OWS Needs to Ditch its Student Loan Platform

With an early victory under its belt, and while it continues to capture media attention, it’s time for Occupy Wall Street to narrow its demands, and put a plausible face on the enterprise. The first step is to ditch the unrealistic request for student loan forgiveness.

For reasons I can’t fathom, demands for loan forgiveness have always been a staple of youth movements — but it’s never gonna happen. Forgiveness wouldn’t erase debt, it would just shift it, saddling corporations with the more than $1 trillion dollars currently borne by students nationally. Perhaps corporations remain better able to carry that burden than recent graduates on an individual basis, but on a systemic level, the financial sector simply can’t write down another trillion dollars without prompting another industry-wide collapse. Nor can universities simply stop charging for college degrees, without eradicating jobs for academic professionals, and endangering the research universities that make American higher education (and science) so unique. Simply put, there’s really no such thing as a free lunch here.

And, demands for loan forgiveness fairly clearly bump up against the honorable opposition’s favorite mantra: “personal responsibility.” Some issues truly are out of the hands of even responsible citizens: employment (in many cases) is one of them. Loan debt is not. In today’s economy, a college degree is a bare necessity for a successful life — but a degree from the institution of your choice is a luxury. You don’t have to go to Harvard to get a good education. Nor do you have to go to one of the quaint little liberal arts schools that define the college experience in the popular mindset, but stand to set you (or your family) back $50,000 a year, and offer only a mediocre academic pedigree in return. I sympathize with the kid from a poor family who saved day-in-day-out, went to Georgia Tech, did well, and still can’t get a job — or was laid off when his sector of the economy imploded. I don’t sympathize with (say) SMU alums who simply didn’t ever think about how they’d pay back their loans. That’s on you.
==================================================
Task prompt:
Continue the opinion piece above on Occupy Wall Street and student loan forgiveness, picking up right after its last sentence.

Dataset records:
==================================================
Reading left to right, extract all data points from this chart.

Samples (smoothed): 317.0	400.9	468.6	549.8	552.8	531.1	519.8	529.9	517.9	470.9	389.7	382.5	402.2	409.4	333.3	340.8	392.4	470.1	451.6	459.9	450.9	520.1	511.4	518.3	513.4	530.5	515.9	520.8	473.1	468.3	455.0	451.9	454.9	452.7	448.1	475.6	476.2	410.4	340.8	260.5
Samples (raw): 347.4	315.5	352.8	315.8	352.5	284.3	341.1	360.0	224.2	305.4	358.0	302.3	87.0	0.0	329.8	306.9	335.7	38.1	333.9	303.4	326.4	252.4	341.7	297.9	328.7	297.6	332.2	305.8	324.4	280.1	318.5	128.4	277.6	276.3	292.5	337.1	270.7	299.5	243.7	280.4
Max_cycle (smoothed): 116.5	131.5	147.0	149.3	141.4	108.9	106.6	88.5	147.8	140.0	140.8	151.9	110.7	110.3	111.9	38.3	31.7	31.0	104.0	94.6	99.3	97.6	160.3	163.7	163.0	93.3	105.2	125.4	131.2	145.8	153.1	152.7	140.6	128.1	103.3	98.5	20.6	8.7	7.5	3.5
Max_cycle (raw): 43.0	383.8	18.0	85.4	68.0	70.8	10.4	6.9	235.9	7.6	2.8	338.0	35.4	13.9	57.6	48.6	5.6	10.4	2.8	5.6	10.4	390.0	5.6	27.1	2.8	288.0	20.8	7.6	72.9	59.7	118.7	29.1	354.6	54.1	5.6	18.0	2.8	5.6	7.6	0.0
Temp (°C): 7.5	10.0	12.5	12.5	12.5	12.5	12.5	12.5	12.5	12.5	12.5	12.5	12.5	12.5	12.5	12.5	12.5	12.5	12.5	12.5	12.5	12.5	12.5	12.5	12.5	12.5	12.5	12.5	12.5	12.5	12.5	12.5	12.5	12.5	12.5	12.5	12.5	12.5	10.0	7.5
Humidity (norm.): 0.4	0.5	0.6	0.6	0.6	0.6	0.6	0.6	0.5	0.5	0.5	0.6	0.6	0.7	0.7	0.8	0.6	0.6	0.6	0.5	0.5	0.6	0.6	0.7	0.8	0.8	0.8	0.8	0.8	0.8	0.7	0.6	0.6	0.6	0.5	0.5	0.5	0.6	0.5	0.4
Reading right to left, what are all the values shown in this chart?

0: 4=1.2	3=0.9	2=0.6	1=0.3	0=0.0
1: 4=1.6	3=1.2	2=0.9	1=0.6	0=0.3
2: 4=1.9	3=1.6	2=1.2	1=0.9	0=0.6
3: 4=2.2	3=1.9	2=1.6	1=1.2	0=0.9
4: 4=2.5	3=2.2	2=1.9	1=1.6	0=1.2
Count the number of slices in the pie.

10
==================================================
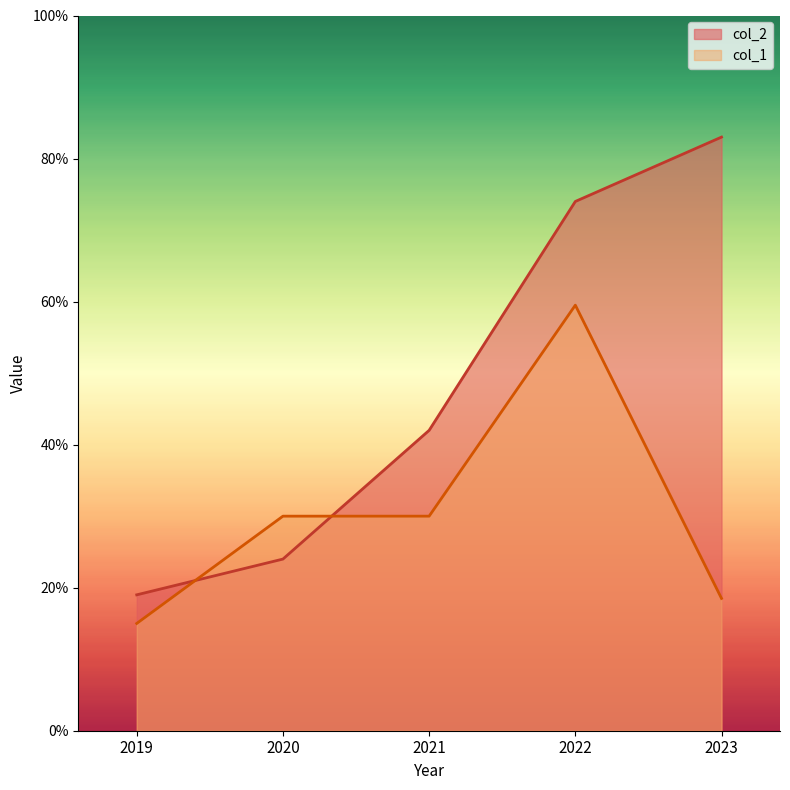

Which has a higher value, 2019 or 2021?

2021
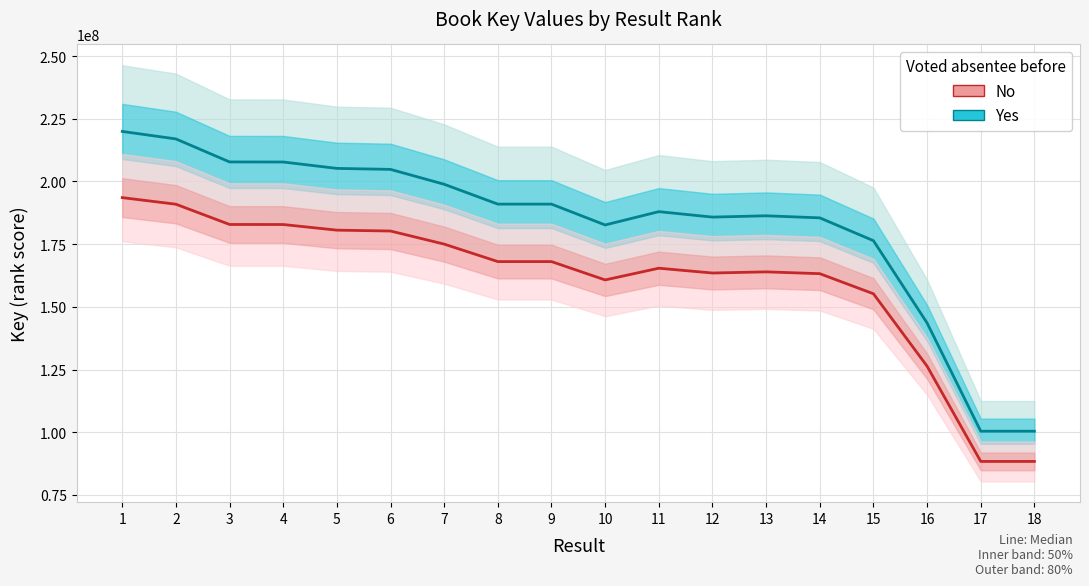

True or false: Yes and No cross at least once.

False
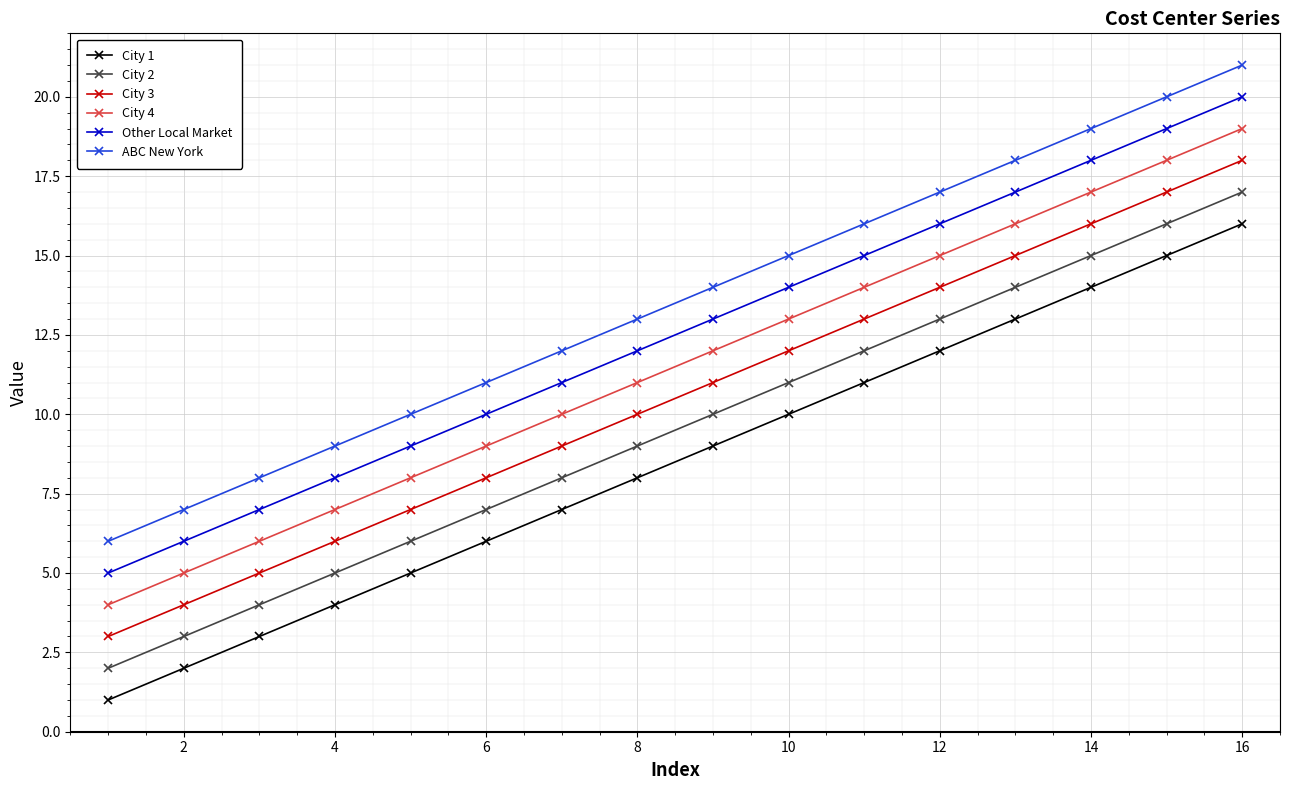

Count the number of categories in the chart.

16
==================================================
Result of this task:
Part of building a good movement is crafting an agenda that’s forward-thinking enough to inspire, but realistic enough to potentially see some real-world success. OWS has hit the first mark — wouldn’t it be nice if everyone could go to Harvard, and not pay a dime?? — but needs to dial it back to hit the second. Until that happens, I’ll sympathize generally with the protestors, begrudge them the minor inconvenience they inflict on my Financial District, and thank God for the privilege of living in a country where people like them can sit around in a park just to “make a statement.” I’ll even take seriously their general discontent (ahem, NSFW) with the current state of things.

But I won’t respect them as a movement until the organizers kick this, and the Marxist element, out of their platform.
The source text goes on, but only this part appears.